§ **Try it**:
Word for word, restate the data that follows, omitting the images.
-- Stored data follows --
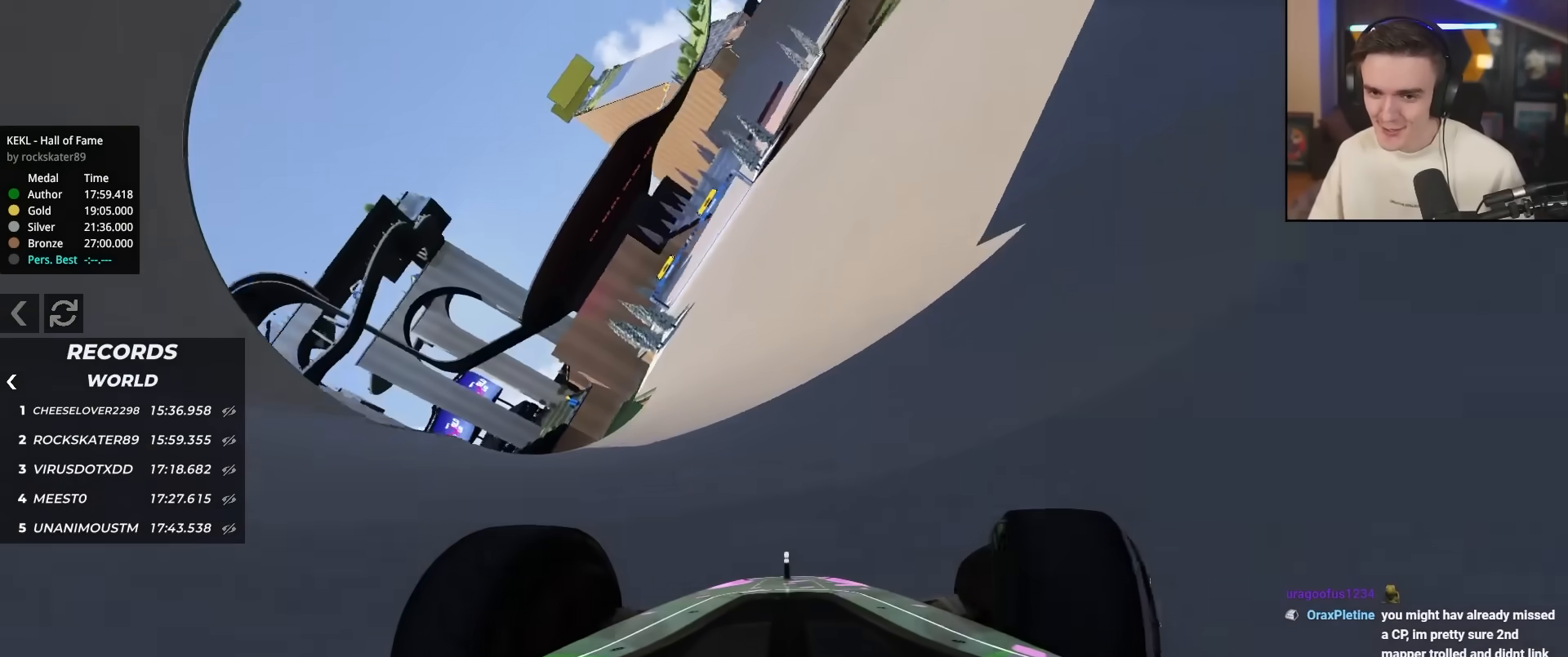
{"keys": ["left", "up"], "events": [[17, "right", "down"], [250, "right", "up"], [350, "right", "down"], [450, "right", "up"], [483, "left", "down"]]}
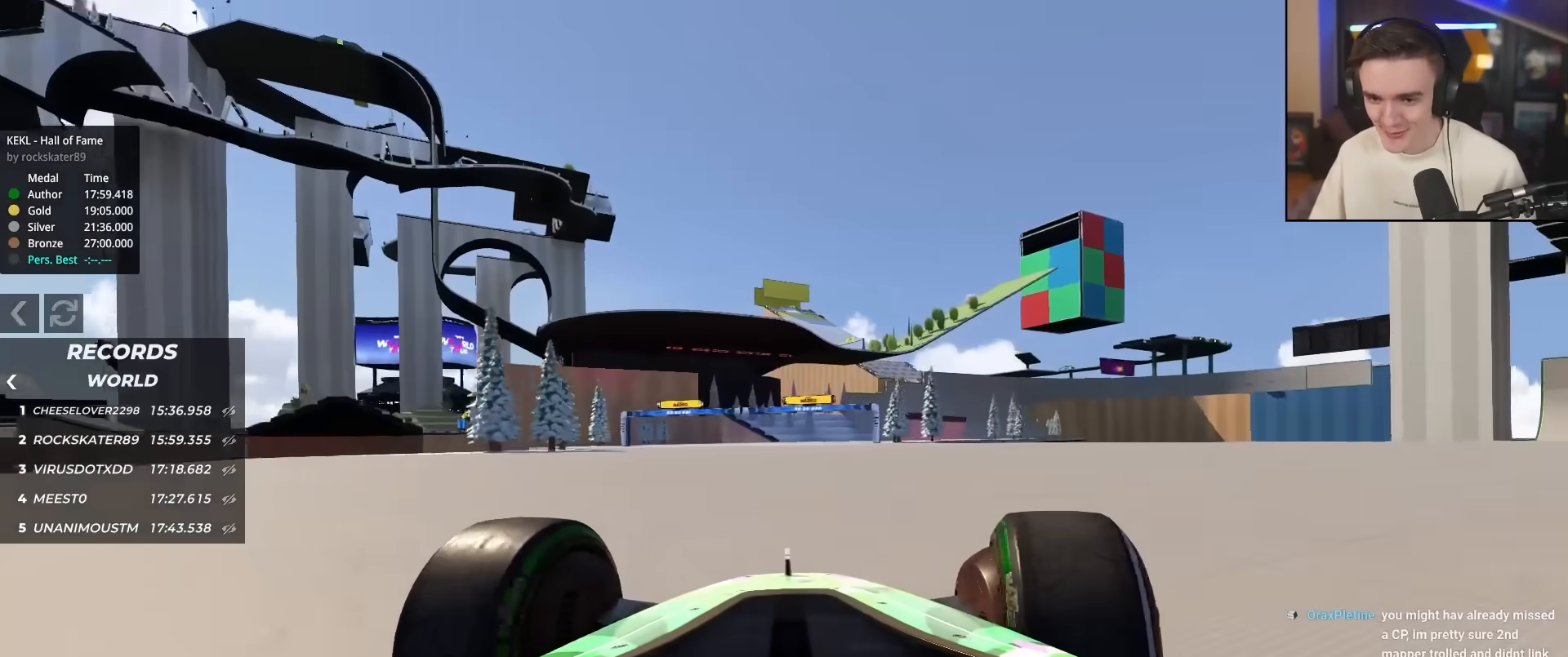
{"keys": ["right", "up"], "events": [[133, "left", "up"], [217, "right", "down"]]}
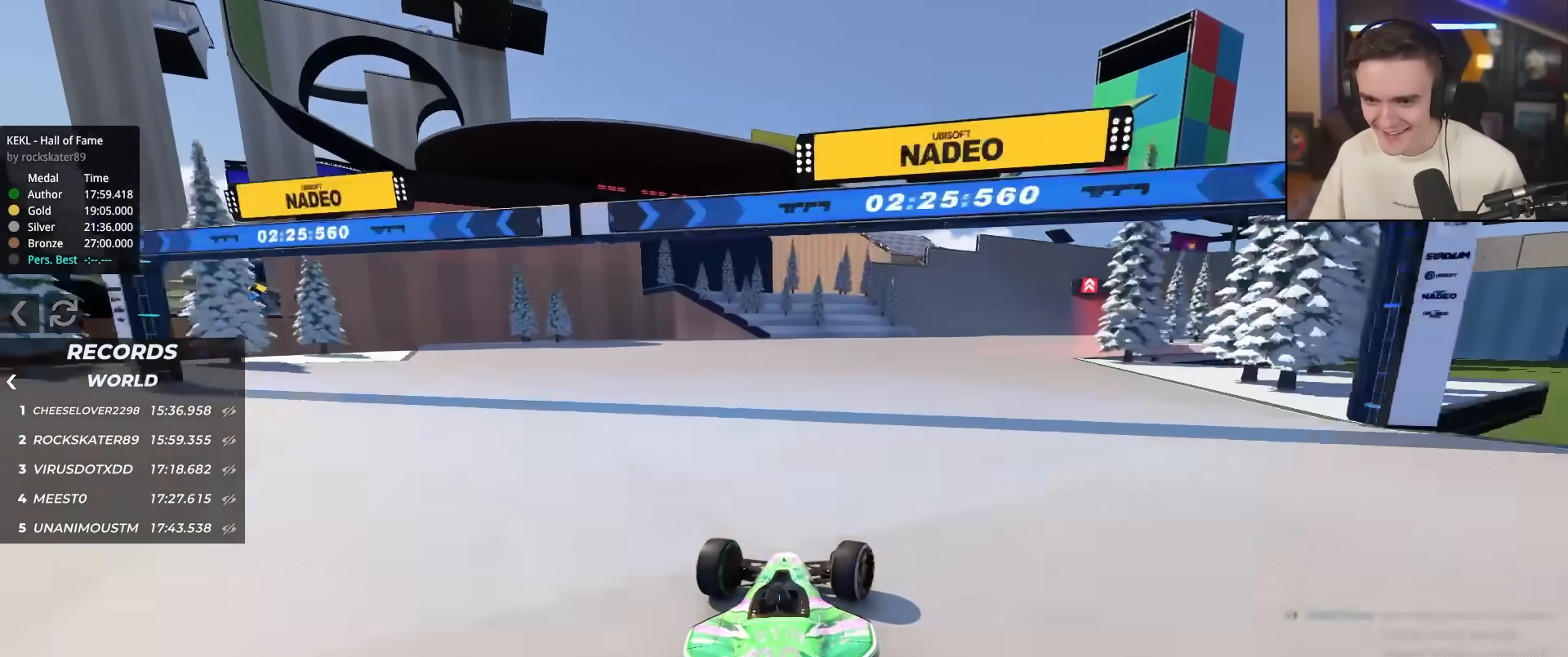
{"keys": ["right"], "events": [[383, "up", "up"]]}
-- Stored data concluded --
§ **Expected output**:
{"keys": ["left", "up"], "events": [[17, "right", "down"], [250, "right", "up"], [350, "right", "down"], [450, "right", "up"], [483, "left", "down"]]}
{"keys": ["right", "up"], "events": [[133, "left", "up"], [217, "right", "down"]]}
{"keys": ["right"], "events": [[383, "up", "up"]]}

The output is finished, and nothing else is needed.